The GROUP BY takes the result set and chops it up into groups. Each group can thus have its own aggregate values, which is useful for ad hoc reporting, as you will soon see. The syntax of this clause is as follows:
[ GROUP BY [ ALL ] group_by_expression [ ,...n ] [ WITH { CUBE | ROLLUP } ] ]
Let’s go over the arguments and then look at some examples.
The GROUP BY ALL directive tells SQL Server to generate all possible groups and result sets. It even returns groups that do not have any rows meeting the search condition that you specified in the WHERE clause. When ALL is specified, null values are returned for the summary columns of groups that do not meet the search condition.
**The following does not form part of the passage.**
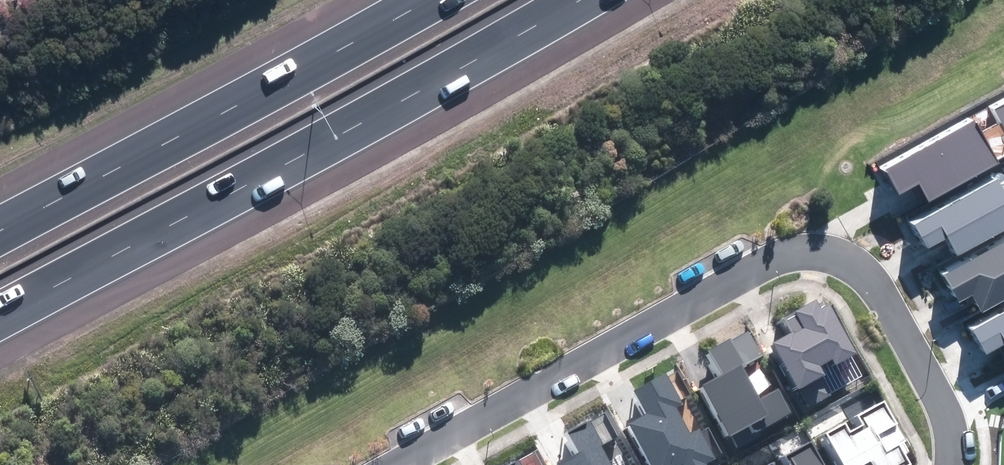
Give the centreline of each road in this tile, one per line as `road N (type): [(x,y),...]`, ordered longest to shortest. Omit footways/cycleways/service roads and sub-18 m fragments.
road 1 (residential): [(952,464),(946,416),(885,296),(860,269),(821,251),(772,259),(397,464)]
road 2 (motorway): [(575,0),(0,310)]
road 3 (motorway): [(0,225),(407,0)]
The group_by_expression placeholder offers an expression that you can use to obtain a particular grouping. It can also be used as a grouping column in which the group_by_ expression can be a column or a nonaggregate expression that references a column. However, T-SQL does not allow you to use a column alias defined in the select list to specify a grouping column.
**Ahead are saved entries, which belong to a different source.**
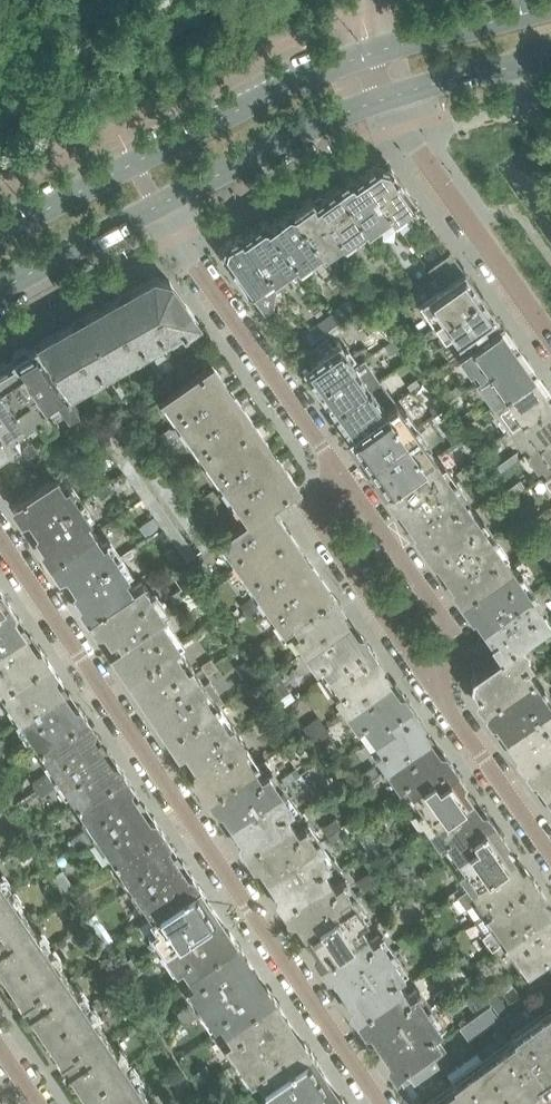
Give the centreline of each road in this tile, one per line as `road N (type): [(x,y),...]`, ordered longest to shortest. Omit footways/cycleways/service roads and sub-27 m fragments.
road 1 (residential): [(0,537),(383,1103)]
road 2 (secondary): [(373,52),(275,90),(0,236)]
road 3 (residential): [(334,463),(156,205)]
road 4 (residential): [(550,341),(386,99)]
road 5 (residential): [(446,702),(327,537),(334,463)]
road 6 (residential): [(446,702),(450,626),(334,463)]
road 7 (secondary): [(156,205),(386,99)]
road 8 (secondary): [(550,4),(373,52)]
road 9 (residential): [(550,853),(446,702)]
road 10 (secondary): [(0,292),(156,205)]
road 11 (secondary): [(386,99),(550,58)]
Note | Columns of type varchar(max), nvarchar(max), or varbinary(max) cannot be used in group_ by_expression. |
When you have GROUP BY clauses that do not contain a CUBE or ROLLUP, the number of group_by_expression items is restricted to the GROUP BY column sizes, the aggregated columns, and the aggregate values involved in the query. This is an architecture limitation that originates from the storage limits on the intermediate worktables that hold the intermediate query results. In addition, you cannot use more than ten grouping expressions when specifying CUBE or ROLLUP, which now follow.
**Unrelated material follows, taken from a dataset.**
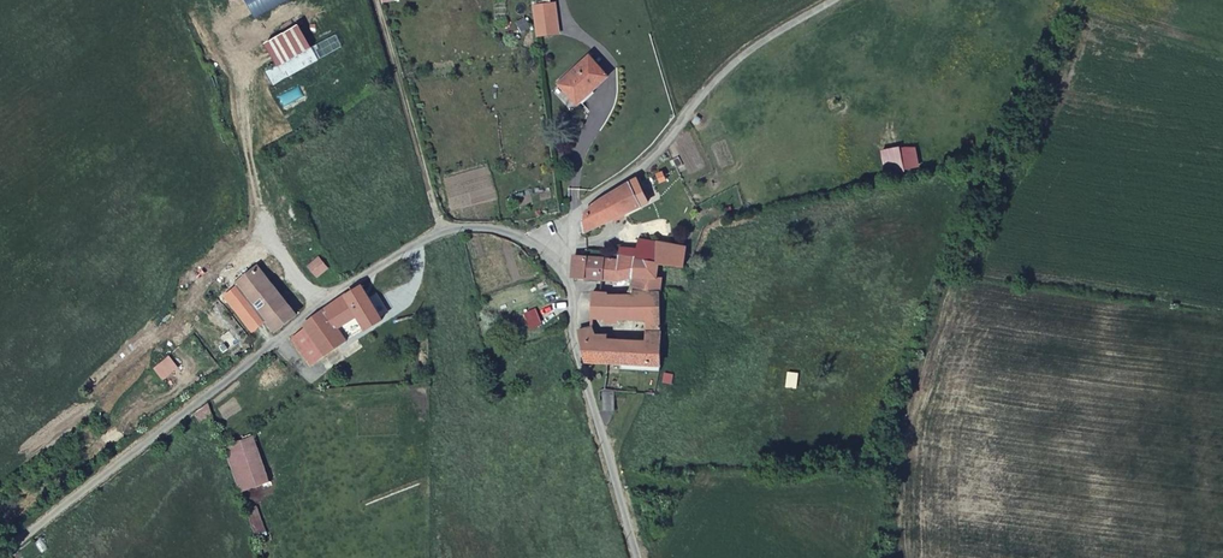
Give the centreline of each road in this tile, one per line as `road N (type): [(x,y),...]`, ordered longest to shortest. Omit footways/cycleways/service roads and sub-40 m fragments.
road 1 (unclassified): [(638,557),(575,341),(569,284),(560,265),(524,238),(473,228),(443,230),(345,284),(0,557)]
road 2 (track): [(443,230),(375,0)]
The WITH CUBE argument lets you direct SQL Server to introduce summary rows to the result set, in addition to rows provided by the GROUP BY clause. This clause essentially results in a data explosion that returns a multidimensional cube.
The ROLLUP argument also specifies that in addition to rows provided by the GROUP BY clause, summary rows must be introduced into the result set. The groups, however, are summarized in a hierarchical order, from the lowest level in the group to the highest. The group hierarchy is determined by the order in which the grouping columns are specified. Changing the order of the grouping columns can affect the number of rows produced in the result set.
Distinct aggregates such as AVG(DISTINCT column_name), COUNT(DISTINCT column_ name), and SUM(DISTINCT column_name) are not supported as part of CUBE or ROLLUP queries.
When GROUP BY is specified in a query, either each column in any nonaggregate expression in the select list should be included in the GROUP BY list, or the GROUP BY expression must match exactly the select list expression.
If aggregate functions are included in the select list, the GROUP BY calculates a summary value for each group. However, if the ORDER BY clause is not specified, groups returned using the GROUP BY clause are not in any particular order. You should thus make it a habit to always use the ORDER BY clause to specify a particular ordering of returned data.
Note | GROUP BY ALL is not supported in queries that access remote tables if there is also a WHERE clause in the query. |
The following is a simple GROUP BY query, which you can later expand with more advanced capabilities such as joins:
SELECT Item, Quantity, Category FROM Items
returns the following result set:
Item | Quantity | Category |
---|---|---|
Cabbage | 3199 | Veggie |
Plums | 15 | Fruit |
Squash | 98 | Veggie |
Apes | 3434 | Animals |
Peaches | 23423 | Fruit |
Monkeys | 342 | Animals |
But if you add the GROUP BY
GROUP BY Category, Item, Quantity
the result set is grouped as follows on Category:
Item | Quantity | Category |
---|---|---|
Apes | 3434 | Animals |
Monkeys | 342 | Animals |
Peaches | 23423 | Fruit |
Plums | 15 | Fruit |
Cabbage | 3199 | Veggie |
Squash | 98 | Veggie |